Por eso escogimos esta notable obra: El Sacrificio de Isaac para presentarla aquí. El tema, ya de por sí intenso y cargado de fuertes connotaciones trágicas, es afrontado por Berruguete de una manera tal que, superficialmente,  pareciese que los conocimientos del manierismo italiano no hubiesen pasado nunca por su carrera. La plástica es definidamente gótica, de ese último gótico presente en Castilla por esa época, que tiene su asiento preferencial en la devoción religiosa de las gentes comunes, no conocedoras del humanismo y la sofisticación de Rafael o Miguel Ángel.

La solución plástica no deja de recordarnos el concurso de la ejecución de las puertas del baptisterio de la catedral, efectuado en Florencia a principios del siglo XV, con el mismo tema y en el que quedaron finalistas Brunelleschi y Ghiberti. Aquí, Berruguete se muestra más afín al goticismo de Brunelleschi, cuya composición frontal prevalece y las figuras están tratadas antes con realismo, que con naturalismo. Abraham, que se ve obligado a sacrificar a su único y amado hijo, voltea su cara al cielo con una expresión que denota su total devastación interior por tener que realizar este sacrificio supremo. Sus palabras y sus lágrimas dejan ver la desesperación, la prerrogativa del simple mortal, que le provoca su papel de siervo de los designios de un Dios que se le antoja cruel y despiadado, del que es sólo un siervo. No hay ninguna resignación más que la que muestra la postura desganada de su cuerpo, como si estuviese a punto de desmayarse, y su mano derecha que sostiene el cuchillo (ahora perdido) que todavía no quiere efectuar el cruel holocausto. Su brazo y mano izquierda agarran el cabello de su hijo y lo empiezan a levantar para facilitar el corte del cuello. Todavía no ha aparecido el Ángel que detendrá este acto despiadado, por lo que no hay ninguna esperanza a la vista. Isaac se muestra desnudo, pero no es una desnudez heroica al modo renacentista, antes bien esa condición denota su fragilidad y su condición de criatura desvalida, que se enfatiza con sus manos atadas por la espalda, impotente para defenderse. En su rostro bañado de lágrimas se pueden apreciar varias expresiones simultáneas: terror, aflicción, desvalía y también rabia. Es un ser humano que no entiende la trascendencia de lo que está ocurriendo y se ve impotente para poder detener el sacrificio que acabará con su vida, el bien más preciado para toda criatura.

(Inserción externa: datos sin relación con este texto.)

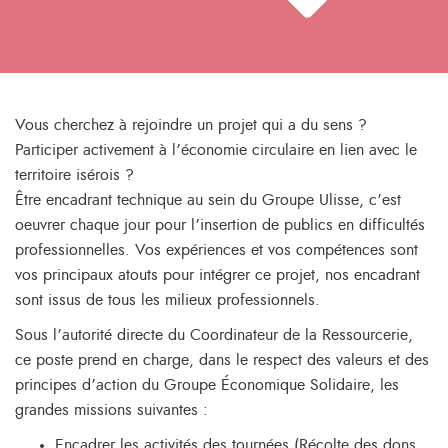
Vous cherchez à rejoindre un projet qui a du sens ?
Participer activement à l’économie circulaire en lien avec le
territoire isérois ?
Être encadrant technique au sein du Groupe Ulisse, c’est
oeuvrer chaque jour pour l’insertion de publics en difficultés
professionnelles. Vos expériences et vos compétences sont
vos principaux atouts pour intégrer ce projet, nos encadrant
sont issus de tous les milieux professionnels.
Sous l’autorité directe du Coordinateur de la Ressourcerie,
ce poste prend en charge, dans le respect des valeurs et des
principes d’action du Groupe Économique Solidaire, les
grandes missions suivantes :
Encadrer les activités des tournées (Récolte des dons,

Esta obra maestra no alcanza esa categoría sólo por la enorme calidad de su talla y pintura, sino más bien porque Berruguete escogió un momento específico del sacrificio y lo retrató con todas las consideraciones trágicas que conlleva. No dejó pasar absolutamente nada que pudiese distraer la sensación de ese sentimiento extremadamente doloroso en el que están involucrados padre e hijo, porque Dios no aparece, ni para explicar el por qué de un sacrificio tan cruel, ni tampoco ha mandado al Ángel que lo detendrá. Son dos seres humanos enfrentados al destino más cruel al que se los puede someter. Por una parte está el padre, que ha sido obligado por el todopoderoso a sacrificar lo que más ama y aprecia y sabe que debe resignarse y hacerlo; y por otra el hijo, quien no puede concebir el sentido que tiene el que pierda su propia vida a manos de su padre, a quien ama y venera. En las escrituras encontraremos más adelante otro sacrificio similar, el del hijo del propio Dios que dará su vida por un fin trascendente en bien de la redención de los pecados; pero en este caso ambos, padre e hijo, estaban conscientes del sentido de este sacrificio. Abraham no lo está en este momento, ni mucho menos Isaac, lo cual los coloca al lado nuestro como seres mortales cuyo fin último es un misterio que no nos está dado conocer. Parafraseando a Nietzsche, el siempre inconforme, esta escena es una representación humana, demasiado humana.